Use Vital Interaction™’s 3-step process to effectively measure patient engagement.

Step 3 of Measuring Patient Engagement: Acquiring New Patients

And the third and final step in effectively measuring patient engagement is focusing on how you capture and interact with new patients.

To achieve this, I recommend the following:

  • Do your research—You need to understand where you patients come from. Is it word of mouth, online searches, referrals from other providers, or hospital rounds?

This will obviously vary specialty by specialty, and even by geographic region, but gaining a better understanding of where and how patients come to you is super important.

  • Keep your ROI in mind—Calculate what you’re spending on acquiring new patients.

If, for example, you are doing online advertising (which is fairly easy to measure), simply take your total online advertising costs and divide it by the number of patients acquired from this method.

Example:

$5,000 online ad costs / 250 new patients = $20 spent per new patient

Though not all patients will tell you how they found your practice, you can generally get a big enough sample size of where you’re capturing new patients that you can apply that to all new patients and still get pretty accurate numbers.

Additional elements to track and measure for ROI include things like hospital rounds and even time spent with providers who refer to you.

  • Tap into your tracking capabilities—Once you know where new patient leads come from, it’s important to have a way to track them, to follow up and know you if captured them. For those you don’t “capture,” perhaps you can find out why through a survey or some other helpful tool.

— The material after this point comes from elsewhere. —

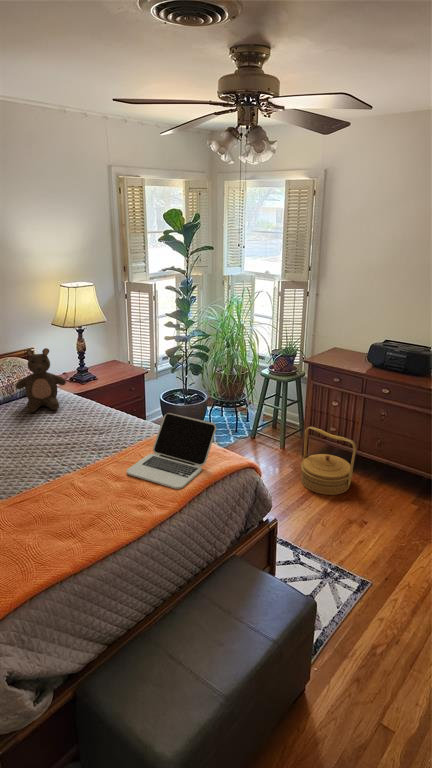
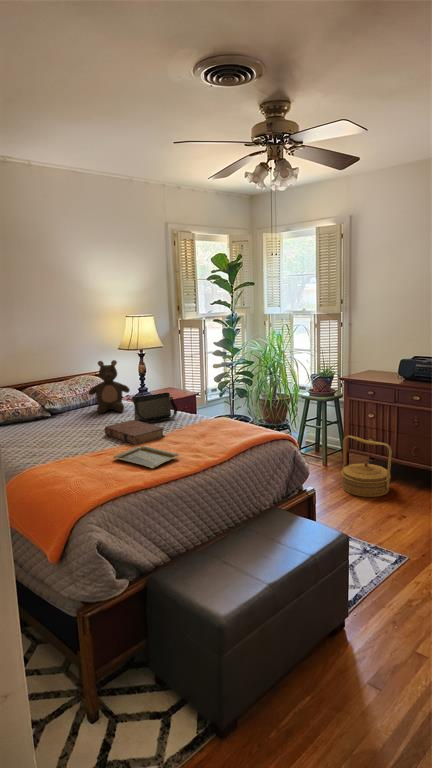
handbag: none [68,394,122,433] -> present [133,393,178,422]
laptop: present [127,413,216,489] -> none [183,398,258,449]
book: none [32,435,105,478] -> present [104,420,164,445]
tray: none [39,485,121,531] -> present [113,446,179,468]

The most important thing is to focus on your most successful method of lead generation first and then move down the line.

  • Be thorough in your tracking and measuring efforts—As with assessing patient satisfaction, it’s essential to measure all new patient interactions and how they’re working. Track your progress, and make adjustments accordingly.
  • Understand the lifetime value of a new patient—You must determine how much you can spend on new patient acquisition and still receive a return for your practice.

Because each practice is unique in terms of specialty, office visit types, reimbursement averages, etc., what works for one practice may not work for another.

As an example, for an orthopedic surgeon making an average of $10,000 per patient (including surgeries and office visits over the course of a year) and who’s looking for three times his investment in new patient acquisition, can probably swing spending the estimated $3,333 per patient.

On the other hand, a family practitioner making $300 per patient each year over a 20-year period (making for a total of $6,000), may be only able to spend, for example, $1,000 capturing each new patient.

Effectively measuring patient engagement doesn’t have to be complicated or expensive. By taking the necessary steps to obtain accurate contact information, in addition to tracking the quality and quantity of interactions with both current and new patients, medical practices can thoroughly assess their patient engagement.

Leveraging sophisticated communication technology and tools, like your Vital Interaction™ system, can improve not only your patient engagement measurement efforts, but the patient experience as well.